2019’daki gibi bir seçim ittifakı biraz önce sözünü ettiğim senaryoyu geçersiz kılabilir. Hatta muhalefet 11 büyükşehiri koruduğu gibi Balıkesir, Denizli ve Manisa gibi illeri de alabilir. Ancak görünen köy kılavuz istemiyor:

Muhalefetteki sağ-muhafazakâr-milliyetçi partiler kendi dertlerine düşmüş ve CHP’yi yerel seçimde yalnız bırakacaklar.

Peki CHP yalnız kalırsa elindeki belediyeleri koruyabilir mi?

Bunun sadece bir yolu var:

O da sağda AK Parti’ye rakip olacak ikinci bir güç odağı oluşması.

MHP lideri Devlet Bahçeli’nin İYİ Parti’ye yönelik “Çağırdık dönmediniz yuvaya, yerel iktidarda komşu olalım ülke hayrına” çağrısını ben bu açıdan değerlendiriyorum.

MHP yerel seçimlerde AK Parti yerine İYİ Parti’yle ittifak yaparsa Türkiye siyasetine damgasını vuracak bir değişim ortaya çıkabilir.

AK Parti ve MHP-İYİ Parti yarıştığında bazı illeri MHP - İYİ Parti ittifakı alabilir.

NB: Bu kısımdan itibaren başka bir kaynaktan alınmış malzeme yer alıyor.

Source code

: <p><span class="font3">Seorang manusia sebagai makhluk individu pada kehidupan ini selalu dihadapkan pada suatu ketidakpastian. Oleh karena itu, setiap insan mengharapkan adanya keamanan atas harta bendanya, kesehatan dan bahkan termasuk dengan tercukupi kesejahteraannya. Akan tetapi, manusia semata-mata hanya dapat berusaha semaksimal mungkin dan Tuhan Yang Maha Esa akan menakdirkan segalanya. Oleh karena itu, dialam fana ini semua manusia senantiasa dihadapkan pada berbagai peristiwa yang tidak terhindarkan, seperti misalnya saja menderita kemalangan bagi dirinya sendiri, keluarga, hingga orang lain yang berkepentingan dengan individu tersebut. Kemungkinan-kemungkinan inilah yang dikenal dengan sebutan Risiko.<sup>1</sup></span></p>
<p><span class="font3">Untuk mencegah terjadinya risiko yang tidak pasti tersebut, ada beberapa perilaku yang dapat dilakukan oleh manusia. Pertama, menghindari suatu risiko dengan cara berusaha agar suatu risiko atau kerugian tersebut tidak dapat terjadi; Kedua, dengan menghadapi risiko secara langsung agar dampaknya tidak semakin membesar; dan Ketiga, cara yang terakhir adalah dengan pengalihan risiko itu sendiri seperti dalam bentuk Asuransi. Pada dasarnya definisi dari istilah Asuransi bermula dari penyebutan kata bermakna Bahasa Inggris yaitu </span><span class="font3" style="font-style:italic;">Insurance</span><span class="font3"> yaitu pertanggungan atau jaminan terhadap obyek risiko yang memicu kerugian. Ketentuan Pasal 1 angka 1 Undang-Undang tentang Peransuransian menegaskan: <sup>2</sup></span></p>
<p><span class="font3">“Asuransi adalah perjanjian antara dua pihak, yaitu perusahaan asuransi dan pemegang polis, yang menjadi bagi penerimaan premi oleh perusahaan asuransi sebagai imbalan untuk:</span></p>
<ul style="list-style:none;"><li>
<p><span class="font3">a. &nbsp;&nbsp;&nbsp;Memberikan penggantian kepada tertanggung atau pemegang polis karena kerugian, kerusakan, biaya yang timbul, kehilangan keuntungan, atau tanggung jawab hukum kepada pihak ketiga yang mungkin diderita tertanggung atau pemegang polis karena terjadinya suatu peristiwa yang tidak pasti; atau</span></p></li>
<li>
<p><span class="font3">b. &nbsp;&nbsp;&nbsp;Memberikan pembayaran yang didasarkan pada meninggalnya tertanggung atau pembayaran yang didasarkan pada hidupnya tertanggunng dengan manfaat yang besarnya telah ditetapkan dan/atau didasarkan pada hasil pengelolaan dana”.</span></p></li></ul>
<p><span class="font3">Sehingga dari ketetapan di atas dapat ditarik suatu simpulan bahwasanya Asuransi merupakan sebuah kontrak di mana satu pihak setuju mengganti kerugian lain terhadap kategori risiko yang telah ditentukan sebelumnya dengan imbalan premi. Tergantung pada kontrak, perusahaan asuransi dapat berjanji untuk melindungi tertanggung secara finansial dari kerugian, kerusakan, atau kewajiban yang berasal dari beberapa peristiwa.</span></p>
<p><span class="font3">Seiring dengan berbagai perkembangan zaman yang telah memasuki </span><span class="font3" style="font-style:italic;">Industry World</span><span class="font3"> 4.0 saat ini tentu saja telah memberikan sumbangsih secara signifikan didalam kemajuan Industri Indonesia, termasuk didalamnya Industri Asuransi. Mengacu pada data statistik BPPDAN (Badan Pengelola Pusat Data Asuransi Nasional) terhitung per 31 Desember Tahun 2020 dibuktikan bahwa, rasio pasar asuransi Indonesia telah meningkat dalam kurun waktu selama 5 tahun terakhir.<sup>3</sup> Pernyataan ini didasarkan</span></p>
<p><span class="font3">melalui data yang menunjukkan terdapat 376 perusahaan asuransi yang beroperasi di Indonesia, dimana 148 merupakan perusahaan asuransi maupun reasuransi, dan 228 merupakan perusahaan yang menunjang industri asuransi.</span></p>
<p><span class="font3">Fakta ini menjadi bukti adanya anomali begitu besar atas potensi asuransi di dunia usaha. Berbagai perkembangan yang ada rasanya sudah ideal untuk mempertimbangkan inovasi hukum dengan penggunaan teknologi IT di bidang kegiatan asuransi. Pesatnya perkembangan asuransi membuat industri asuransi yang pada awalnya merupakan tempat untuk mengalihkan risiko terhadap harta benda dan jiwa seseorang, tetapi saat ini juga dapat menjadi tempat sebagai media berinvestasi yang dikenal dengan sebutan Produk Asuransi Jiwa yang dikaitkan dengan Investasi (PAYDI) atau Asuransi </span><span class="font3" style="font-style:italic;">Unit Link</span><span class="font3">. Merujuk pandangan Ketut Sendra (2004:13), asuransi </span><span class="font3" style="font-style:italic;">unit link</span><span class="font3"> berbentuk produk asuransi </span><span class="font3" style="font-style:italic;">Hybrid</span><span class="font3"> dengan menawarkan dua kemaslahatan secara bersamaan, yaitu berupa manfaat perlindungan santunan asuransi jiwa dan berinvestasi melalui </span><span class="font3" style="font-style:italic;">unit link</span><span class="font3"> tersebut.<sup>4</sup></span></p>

AK Parti’yle MHP- İYİ Parti’nin kıran kırana yarıştığı bazı illerde de aradan CHP sıyrılabilir. HDP’nin CHP’ye vereceği oy desteği, yüzde 35-40 civarında bir oy oranıyla CHP’nin de denklemde kalmasını sağlayabilir.

★★★

Yüzde 65’lik sağ blokta iki büyük parti (ya da ittifak) ortaya çıkarsa Türkiye siyaseti yeniden normalleşebilir.

İYİ Parti Başkanlık Divanı’ndan Tolga Akalın’ın “Cumhuriyetimizin yüzüncü yılında, O’nu kuran Atatürk’ün izindeki Türk milliyetçisi kadroların ve Cumhuriyetimizin kurucu fikri olan Türk milliyetçiliğinin, devletimizi yeniden yönetmesi için komşuluk yetmez, yeni bir yol arkadaşlığına ihtiyacımız var!” çağrısı bu normalleşmenin anahtarı olabilir.

MHP ve İYİ Parti’nın yerel seçim ittifakı yüzde 25 tavanını kırabilecek bir siyasi güce dönüşebilir.

Kulağa hoş gelse de böyle bir ihtimalin çok zor gerçekleşeceğini de yazmam gerekiyor.

Zira konuştuğum önemli bir İYİ Parti’li şu yorumu yaptı: “Bunun gerçekleşmesi için MHP’nin AK Parti’den kopması gerekiyor. Ancak MHP bunu yapmaz, yapamaz. İktidarın nimetlerinden vazgeçmez. Biz de iktidar safına geçmeyiz, geçemeyiz. Sayın Bahçeli bunu bildiği halde Sayın Akşener’in 26 Ağustos açıklamasını önemsizleştirmek için böyle bir çıkış yaptı.”

★★★

Türk milliyetçilerinin önüne Türkiye’deki siyasetin paradigmasını değiştirecek bir fırsat geçti. Keşke AK Parti’den ya da CHP’den uzaklaşarak ortada bir yerde bu birlikteliği gerçekleştirebilseler.

Keşke Türkiye siyasetini yeniden normalleştirebilseler.